"Is this a feminist publication?" asks Bryan Goldberg, the 30 year-old founder of Bustle. "You’re damn right this is a feminist publication." To illustrate this point, in the photograph accompanying his profile in the current New Yorker, Goldberg is pictured using a high-heeled, short-skirted young female colleague as his laptop desk. And the image of Goldberg, surrounded by a total of nine females and one wineglass, lounging on the floor and typing on a Mac perched daintily on a purple-clad female's legs, isn't the only incongruous aspect of Lizzie Widdicombe's fascinating feature on the man "looking to redefine what 'women's interest' looks like."
Bleacher Report co-founder Goldberg raised eyebrows this summer when he announced – in a post he would later admit came across as pretty "pandering" – that he'd raised $6.5 million to start the site he vowed would "completely transform women's publishing." He said at the time, "Most women are completely open to the idea of a man starting a company aimed at women, and hiring a large team of women," and he was likely correct. The idea of a man starting a site for young women – huge, advertiser-friendly demographic that they are – makes entrepreneurial sense for the person launching it and potentially good business sense for the women who work for it. But it was his apparent initial enthusiasm to create something that women hadn't long already been doing that struck a concerning chord. "Yes, we believe that a partner-track attorney can be passionate about world affairs and celebrity gossip," he'd written, as if this had been breaking news. "On the same day. During the same coffee break. And there is nothing wrong with that."
There's a similar air of self-revealing cluelessness that permeates Widdicombe's piece. She introduces Goldberg with his observation that "The schlubbier you are, the more credibility you have" – credibility he seems blissfully unaware is not traditionally extended to females. She sets the scene at Bustle's "newly renovated four-story town house in Williamsburg, Brooklyn … all decorated in a funky flea-market style" like a postmodern TGI Friday's. (You'd think with $6.5 million, they wouldn't have to use the staff members as tables.) She nods to "the Web development team, which is all male" and lands at an editorial meeting, in which Goldberg is, in constrast, "the only man in the room." And in the space of a single feature that Goldberg on Monday described as "a fun read," she reveals the peculiar, seemingly contradictory philosophy of Bustle and its head honcho.
"I am a dude," Goldberg boldy reveals. "I don’t have a lot of overlapping interests with most women my age. I’m really into history. I’m really into markets and finance.
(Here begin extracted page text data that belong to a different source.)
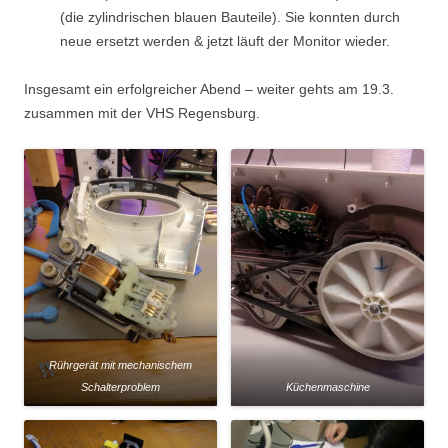
(die zylindrischen blauen Bauteile). Sie konnten durch
neue ersetzt werden & jetzt läuft der Monitor wieder.
Insgesamt ein erfolgreicher Abend – weiter gehts am 19.3.
zusammen mit der VHS Regensburg.
Rührgerät mit mechanischem
Schalterproblem
Küchenmaschine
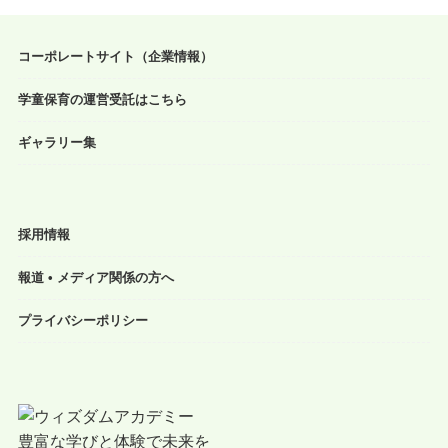
コーポレートサイト（企業情報）
学童保育の運営受託はこちら
ギャラリー集
採用情報
報道 • メディア関係の方へ
プライバシーポリシー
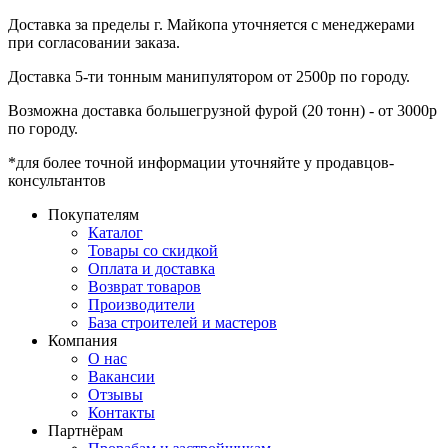
Доставка за пределы г. Майкопа уточняется с менеджерами
при согласовании заказа.
Доставка 5-ти тонным манипулятором от 2500р по городу.
Возможна доставка большегрузной фурой (20 тонн) - от 3000р
по городу.
*для более точной информации уточняйте у продавцов-
консультантов
Покупателям
Каталог
Товары со скидкой
Оплата и доставка
Возврат товаров
Производители
База строителей и мастеров
Компания
О нас
Вакансии
Отзывы
Контакты
Партнёрам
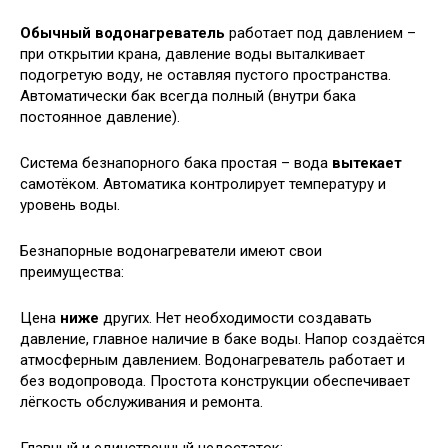
Обычный водонагреватель
работает под давлением –
при открытии крана, давление воды выталкивает
подогретую воду, не оставляя пустого пространства.
Автоматически бак всегда полный (внутри бака
постоянное давление).
Система безнапорного бака простая – вода
вытекает
самотёком. Автоматика контролирует температуру и
уровень воды.
Безнапорные водонагреватели имеют свои
преимущества:
Цена
ниже
других. Нет необходимости создавать
давление, главное наличие в баке воды. Напор создаётся
атмосферным давлением. Водонагреватель работает и
без водопровода. Простота конструкции обеспечивает
лёгкость обслуживания и ремонта.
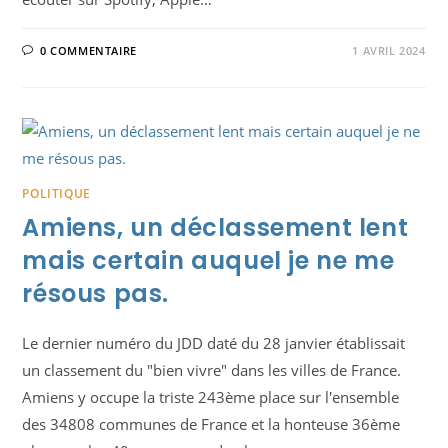
0 COMMENTAIRE
1 AVRIL 2024
POLITIQUE
Amiens, un déclassement lent
mais certain auquel je ne me
résous pas.
Le dernier numéro du JDD daté du 28 janvier établissait
un classement du "bien vivre" dans les villes de France.
Amiens y occupe la triste 243ème place sur l'ensemble
des 34808 communes de France et la honteuse 36ème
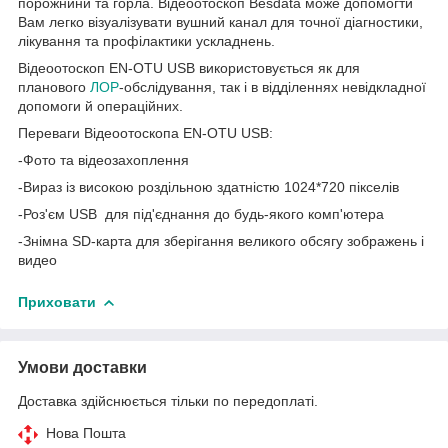
порожнини та горла. Відеоотоскоп Besdata може допомогти
Вам легко візуалізувати вушний канал для точної діагностики,
лікування та профілактики ускладнень.
Відеоотоскоп EN-OTU USB використовується як для
планового
ЛОР
-обслідування, так і в відділеннях невідкладної
допомоги й операційних.
Переваги Відеоотоскопа EN-OTU USB:
-Фото та відеозахоплення
-Вираз із високою роздільною здатністю 1024*720 пікселів
-Роз'єм USB для під'єднання до будь-якого комп'ютера
-Знімна SD-карта для зберігання великого обсягу зображень і
видео
Приховати
Умови доставки
Доставка здійснюється тільки по передоплаті.
Нова Пошта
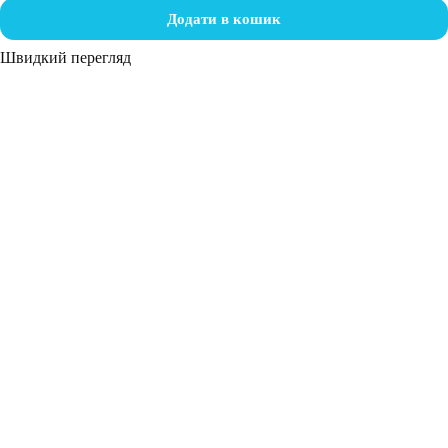
Додати в кошик
Швидкий перегляд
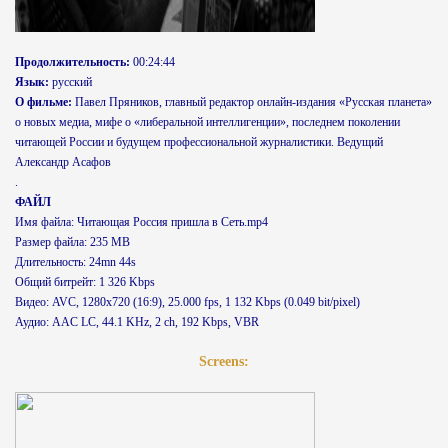
Продолжительность:
00:24:44
Язык:
русский
О фильме:
Павел Пряников, главный редактор онлайн-издания «Русская планета»
о новых медиа, мифе о «либеральной интеллигенции», последнем поколении
читающей России и будущем профессиональной журналистики. Ведущий
Александр Асафов
.
ФАЙЛ
Имя файла: Читающая Россия пришла в Сеть.mp4
Размер файла: 235 MB
Длительность: 24mn 44s
Общий битрейт: 1 326 Kbps
Видео: AVC, 1280x720 (16:9), 25.000 fps, 1 132 Kbps (0.049 bit/pixel)
Аудио: AAC LC, 44.1 KHz, 2 ch, 192 Kbps, VBR
Screens:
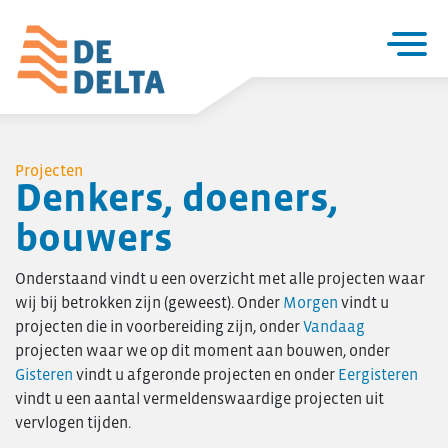
Home
Projecten
Projecten
Denkers, doeners,
Utiliteitsbouw
bouwers
Woningbouw
Over De Delta
Onderstaand vindt u een overzicht met alle projecten waar
Zakelijke utiliteitsbouw
wij bij betrokken zijn (geweest). Onder
Morgen
vindt u
Particuliere woningbouw
projecten die in voorbereiding zijn, onder
Vandaag
projecten waar we op dit moment aan bouwen, onder
Seriematige woningbouw
Gisteren
vindt u afgeronde projecten en onder
Eergisteren
Verbouw & onderhoud
vindt u een aantal vermeldenswaardige projecten uit
Renovatie en verduurzaming
vervlogen tijden.
Project- ontwikkeling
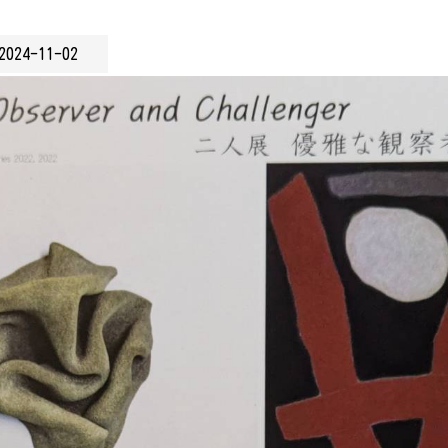
2024-11-02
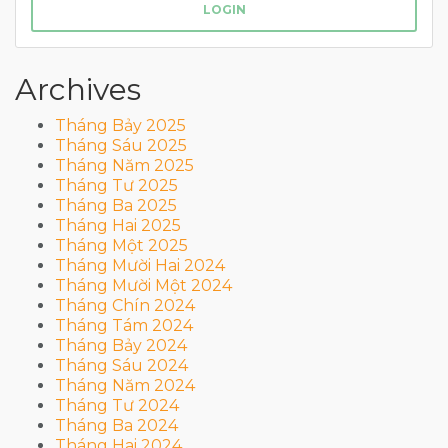
LOGIN
Archives
Tháng Bảy 2025
Tháng Sáu 2025
Tháng Năm 2025
Tháng Tư 2025
Tháng Ba 2025
Tháng Hai 2025
Tháng Một 2025
Tháng Mười Hai 2024
Tháng Mười Một 2024
Tháng Chín 2024
Tháng Tám 2024
Tháng Bảy 2024
Tháng Sáu 2024
Tháng Năm 2024
Tháng Tư 2024
Tháng Ba 2024
Tháng Hai 2024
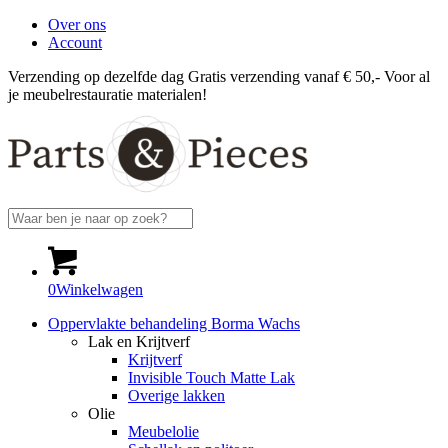
Over ons
Account
Verzending op dezelfde dag
Gratis verzending vanaf € 50,-
Voor al
je meubelrestauratie materialen!
0
Winkelwagen
Oppervlakte behandeling Borma Wachs
Lak en Krijtverf
Krijtverf
Invisible Touch Matte Lak
Overige lakken
Olie
Meubelolie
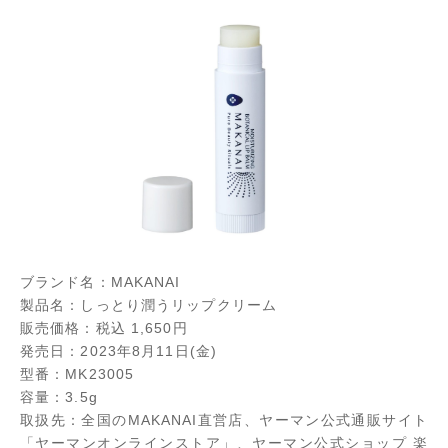
ブランド名：MAKANAI
製品名：しっとり潤うリップクリーム
販売価格：税込 1,650円
発売日：2023年8月11日(金)
型番：MK23005
容量：3.5g
取扱先：全国のMAKANAI直営店、ヤーマン公式通販サイト
「ヤーマンオンラインストア」、ヤーマン公式ショップ 楽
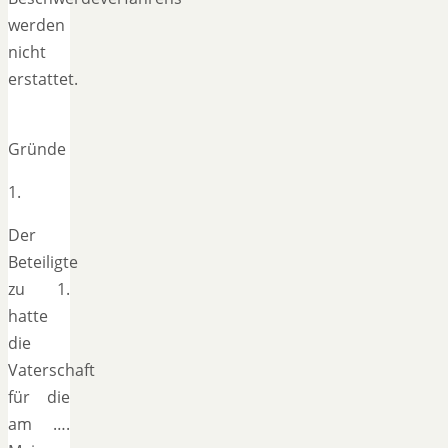
werden
nicht
erstattet.
Gründe
1.
Der
Beteiligte
zu 1.
hatte
die
Vaterschaft
für die
am ….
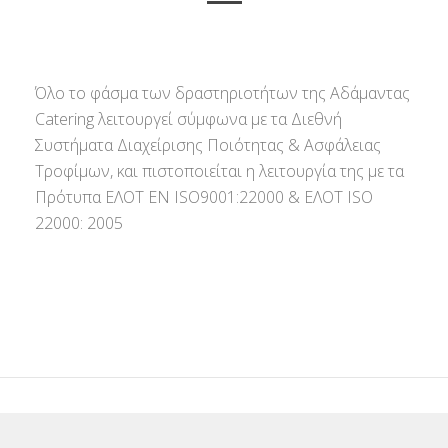
Όλο το φάσμα των δραστηριοτήτων της Αδάμαντας
Catering λειτουργεί σύμφωνα με τα Διεθνή
Συστήματα Διαχείρισης Ποιότητας & Ασφάλειας
Τροφίμων, και πιστοποιείται η λειτουργία της με τα
Πρότυπα ΕΛΟΤ ΕΝ ISO9001:22000 & ΕΛΟΤ ISO
22000: 2005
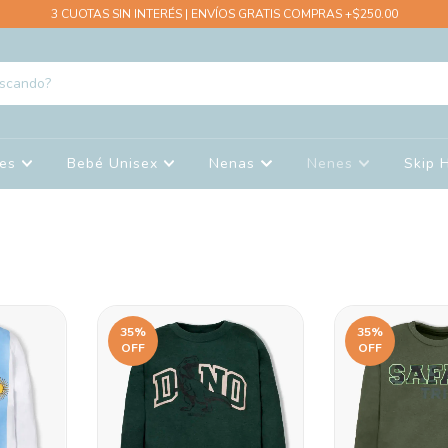
3 CUOTAS SIN INTERÉS | ENVÍOS GRATIS COMPRAS +$250.00
nes
Bebé Unisex
Nenas
Nenes
Skip 
35
%
35
%
OFF
OFF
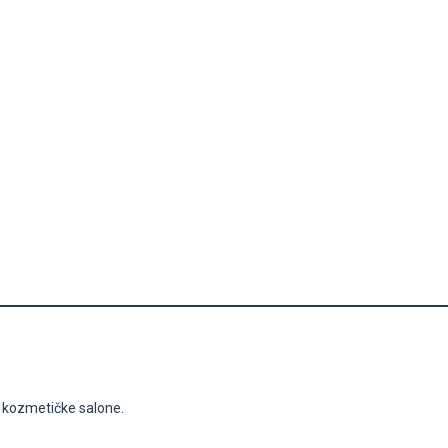
i kozmetičke salone.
I don’t know a damn thing about beauty, but I don’t need to." Yet if that sounds like the statement of a man who assumes women his age aren't "interested" in markets and finance -- and that what he deems women's true interests are somehow beneath him -- that conclusion is upended later when he says that women "understand this industry better than a lot of Wall Street media analysts." But then when you think maybe he's aiming for something meatier, on a site that he insistently "didn’t want pink everywhere," he describes his vision of "a thousand articles a day" on "every topic that young women care about -- all their favorite shows, all their favorite celebrities, all their favorite fashion brands, every news story that’s relevant to them." So, to be clear: Young women care about celebrity, shopping and news, in that order. Later in the piece, he expands on that theme, unflatteringly to both sexes. "If you told nine guys to sit down in a waiting room in a dental office, they’ll probably start talking about sports," he says. "For women, there’s twenty things it could be. 'I like your earrings. Where did you get them?' Or someone sees a People magazine and talks about Amanda Bynes. It could be —someone mentions Zumba, and 'Oh, I’ve been thinking of doing that.'" He adds that "Men, to the best of my knowledge, don’t even read." And he explains the site's name, noting "the common thread between women in the professional world and stay-at-home moms" is that "They’re very busy. There’s always bustle in their lives." He also says, of the word's other, restrictive clothing connotation, "It’s also a type of old-fashioned dress accessory. I did not know that. I know now." On Twitter Monday, Goldberg seemed pleased with the piece, and when Rachel Sklar asked him directly about the bizarre accompanying photo, he genially noted, "Team of professional photographers came to house and staged hundreds of pictures."
In the feature, Goldberg says that he wishes he'd reached out more to "the feminist community," admitting, "Honestly, nothing would have been more helpful here than for some highly regarded feminist writers to say, 'Bryan’s a good person.'" Perhaps if he had, he would have received that "He's a good person" endorsement he currently wishes for. Perhaps not. But it's a good bet someone would have told him it's not a great feminist statement to use a woman's body as a sexy prop in a photo shoot, like it's a Robin Thicke video or something. Yet that image seems to beautifully illustrate the sentiments contained within the feature itself. The women Goldberg surrounds himself with – both as workers and readers – seem to exist to him to reinforce his particular vision of the world, not influence or challenge it. They're just the decoration, like his "vintage globe, watercolor paintings, and mod yellow couch from Macy’s."